Do not fix bullet weights on to traces in such a way that they cannot pull over the trace swivel. If you must put a weight directly on a wire trace use the sort of weight that is interchangeable without breaking down the tackle as this will have some chance of coming free should the worst happen.

To avoid losing rigs, and hooked fish, always use sensible strong main line – minimum fifteen pounds mono, or thirty or fifty pound braid.

ANY rig, however good, is potentially a death rig if it is left unattended, or fished without good bite indication. There are other rigs and items of tackle which can prove fatal to pike;

Stainless steel hooks should not be used for pike fishing as they will never corrode should they become left in a pike.

Always use good quality swivels for trace construction. Swivels with twisted wire eyes should be avoided. The use of swivels which have a stated breaking strain is highly recommended in selecting reliable components.

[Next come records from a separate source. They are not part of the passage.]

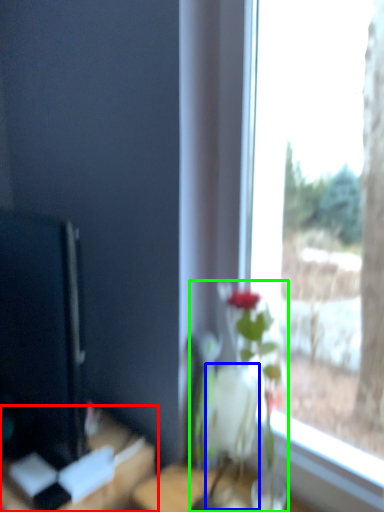
Question: Considering the real-world distances, which object is closest to table (highlighted by a red box)? vase (highlighted by a blue box) or houseplant (highlighted by a green box).

Choices:
 (A) vase
 (B) houseplant

Answer: (B)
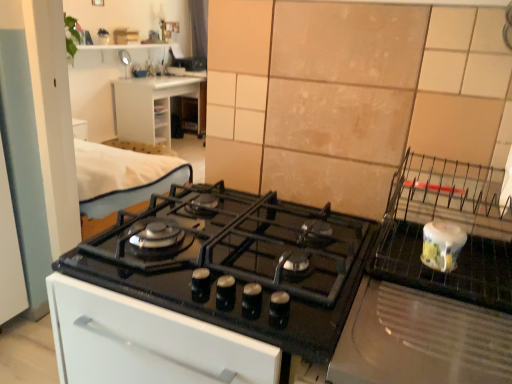
Question: Is white ceramic jar at right in front of or behind beige tile at upper right in the image?

Choices:
 (A) behind
 (B) front

Answer: (B)

Question: From the image's perspective, is white ceramic jar at right positioned above or below beige tile at upper right?

Choices:
 (A) above
 (B) below

Answer: (B)

Question: Estimate the real-world distances between objects in this image. Which object is closer to the porcelain yellow jar at right?

Choices:
 (A) white plastic drawer at upper left
 (B) beige tile at upper right
 (C) black glass gas stove at center
 (D) white ceramic jar at right

Answer: (D)

Question: Which of these objects is positioned closest to the black glass gas stove at center?

Choices:
 (A) porcelain yellow jar at right
 (B) beige tile at upper right
 (C) white ceramic jar at right
 (D) white plastic drawer at upper left

Answer: (C)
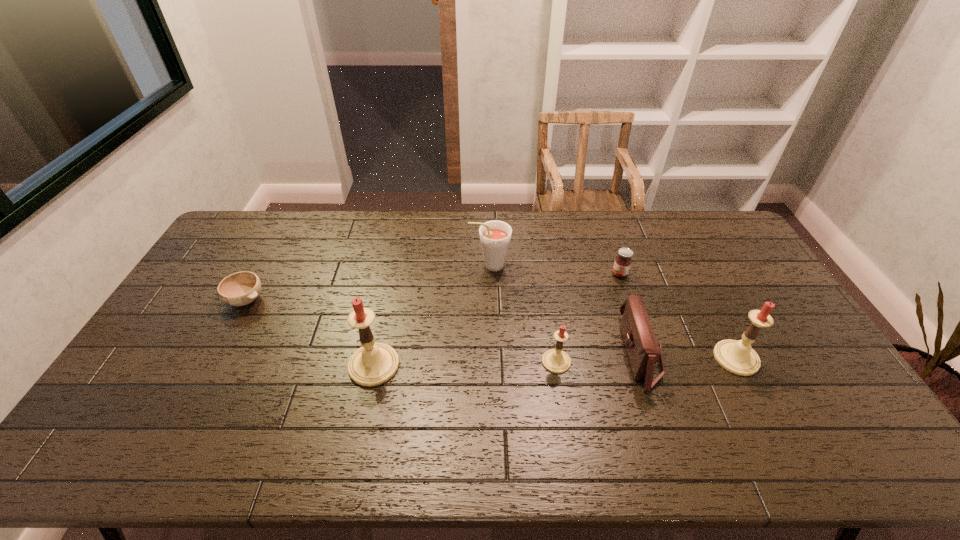
With all candles evenly spaced, where should an extra candle be placed on the left to continue the pattern? Please point out a vacant space. Please provide its 2D coordinates. Your answer should be formatted as a tuple, i.e. [(x, y)], where the tuple contains the x and y coordinates of a point satisfying the conditions above.

[(189, 369)]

Snap links which open up accidentally can result in the loss of lures or baited rigs. Avoid snap links which operate like a safety pin, and those which have a ‘hook and eye’ closing mechanism – these are fine for attaching bombs or floats to rigs but should not be used for trace or lure attachment.

Weak Leger Link

In order to make a weak link you will need a leger ring or leger bead, a snap link, some 2mm silicone tubing and some nylon line that is weaker than the mainline you will be using (6 or 8lb will usually be about right).

Tie the nylon to the leger ring using a Uni/Grinner knot. Decide roughly how long you want the link to be and tie a loop knot at this point, then trim off the tag end of line.

Attach the snap link to the loop, and measure off a piece of the silicone tubing so that it will snug over the eye on the leger ring and cover about half the snap link.

Thread a spare length of the nylon through the length of silicone tubing, through the snap link and back up the silicone tubing. Hold the two ends of nylon and slide the silicone down over the snap link and the weak link on to the eye of the leger ring.

You can make up a number of these weak links in various lengths, and by passing them through drilled poly balls you can make buoyant, ‘weed-beater’ links too.